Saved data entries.
--- START ---
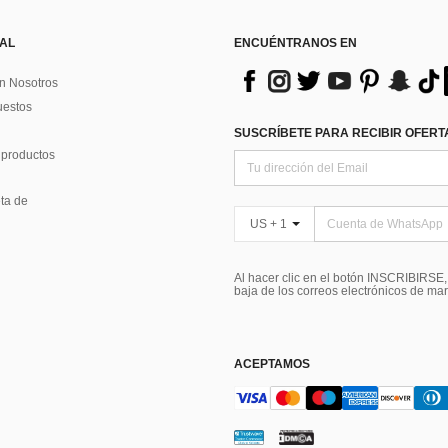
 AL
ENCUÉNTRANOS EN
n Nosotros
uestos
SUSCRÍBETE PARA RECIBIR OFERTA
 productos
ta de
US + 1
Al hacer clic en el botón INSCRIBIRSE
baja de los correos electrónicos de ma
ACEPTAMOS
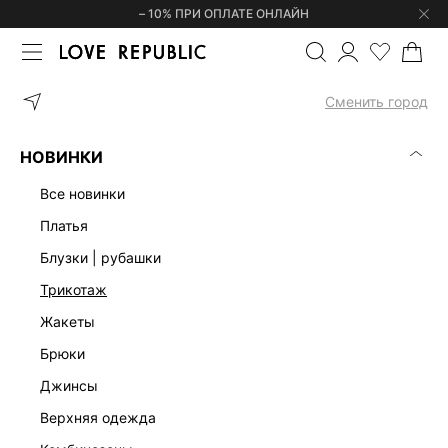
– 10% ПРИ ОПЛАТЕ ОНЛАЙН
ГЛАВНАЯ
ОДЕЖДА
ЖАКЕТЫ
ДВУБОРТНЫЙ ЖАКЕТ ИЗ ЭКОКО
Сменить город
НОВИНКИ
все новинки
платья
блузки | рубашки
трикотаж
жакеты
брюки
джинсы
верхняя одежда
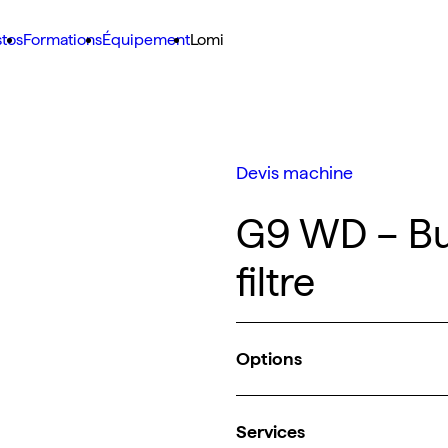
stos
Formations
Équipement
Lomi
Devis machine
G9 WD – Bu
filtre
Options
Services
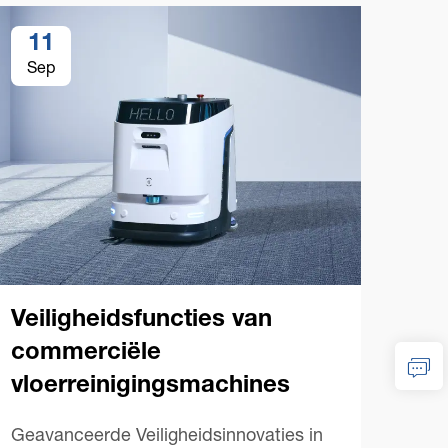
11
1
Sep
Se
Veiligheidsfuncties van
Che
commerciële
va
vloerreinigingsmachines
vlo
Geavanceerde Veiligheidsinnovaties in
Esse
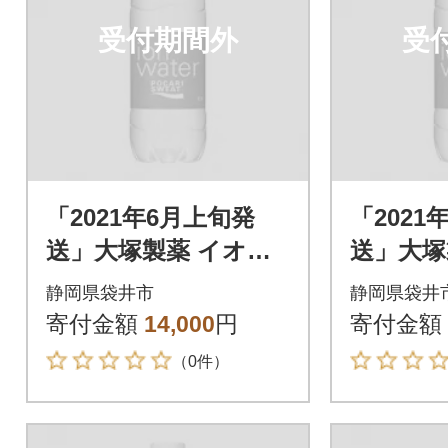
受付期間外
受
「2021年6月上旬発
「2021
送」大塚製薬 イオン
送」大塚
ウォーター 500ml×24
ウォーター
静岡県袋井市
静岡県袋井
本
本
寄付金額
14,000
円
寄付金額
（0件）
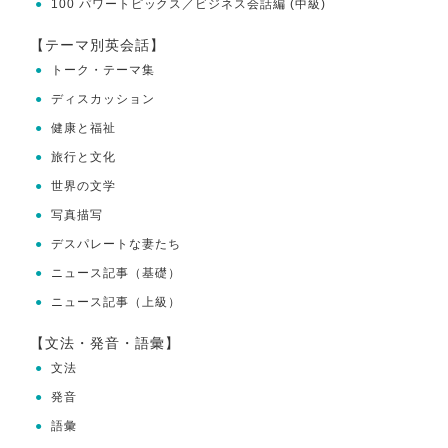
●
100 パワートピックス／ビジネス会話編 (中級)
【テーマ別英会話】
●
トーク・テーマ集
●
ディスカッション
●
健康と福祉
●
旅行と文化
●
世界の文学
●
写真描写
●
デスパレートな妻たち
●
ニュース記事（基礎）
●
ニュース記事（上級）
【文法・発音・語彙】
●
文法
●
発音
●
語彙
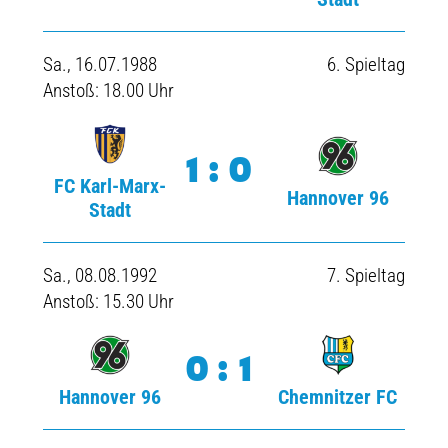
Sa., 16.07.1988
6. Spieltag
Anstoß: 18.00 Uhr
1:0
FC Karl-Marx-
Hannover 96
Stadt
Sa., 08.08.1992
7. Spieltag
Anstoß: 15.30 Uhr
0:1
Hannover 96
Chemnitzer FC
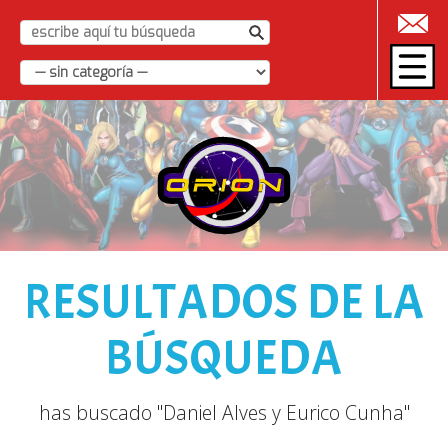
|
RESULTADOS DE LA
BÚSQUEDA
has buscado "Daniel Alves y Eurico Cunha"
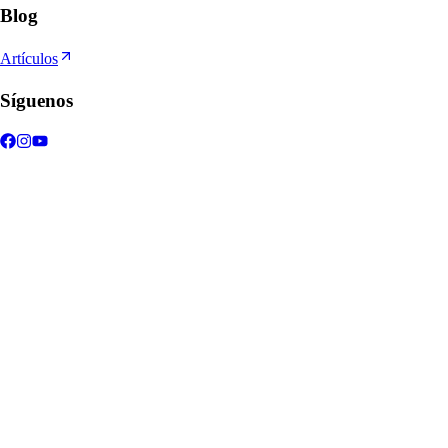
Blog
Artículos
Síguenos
--- END ---
Repeat the preceding records precisely, and leave every picture out of the copy.

SOLUTION FOR THIS TASK.
 AL
ENCUÉNTRANOS EN
n Nosotros
uestos
SUSCRÍBETE PARA RECIBIR OFERTA
 productos
ta de
US + 1
Al hacer clic en el botón INSCRIBIRSE
baja de los correos electrónicos de ma
ACEPTAMOS
– 10% ПРИ ОПЛАТЕ ОНЛАЙН
ГЛАВНАЯ
ОДЕЖДА
ЖАКЕТЫ
ДВУБОРТНЫЙ ЖАКЕТ ИЗ ЭКОКО
Сменить город
НОВИНКИ
все новинки
платья
блузки | рубашки
трикотаж
жакеты
брюки
джинсы
верхняя одежда
stos
Formations
Équipement
Lomi
Devis machine
G9 WD – Bu
filtre
Options
Services
11
1
Sep
Se
Veiligheidsfuncties van
Che
commerciële
va
vloerreinigingsmachines
vlo
Geavanceerde Veiligheidsinnovaties in
Esse
受付期間外
受
「2021年6月上旬発
「2021
送」大塚製薬 イオン
送」大塚
ウォーター 500ml×24
ウォーター
静岡県袋井市
静岡県袋井
本
本
寄付金額
14,000
円
寄付金額
（0件）
●
100 パワートピックス／ビジネス会話編 (中級)
【テーマ別英会話】
●
トーク・テーマ集
●
ディスカッション
●
健康と福祉
●
旅行と文化
●
世界の文学
●
写真描写
●
デスパレートな妻たち
●
ニュース記事（基礎）
●
ニュース記事（上級）
【文法・発音・語彙】
●
文法
●
発音
●
語彙
Sa., 16.07.1988
6. Spieltag
Anstoß: 18.00 Uhr
1:0
FC Karl-Marx-
Hannover 96
Stadt
Sa., 08.08.1992
7. Spieltag
Anstoß: 15.30 Uhr
0:1
Hannover 96
Chemnitzer FC
|
RESULTADOS DE LA
BÚSQUEDA
has buscado "Daniel Alves y Eurico Cunha"
Blog
Artículos
Síguenos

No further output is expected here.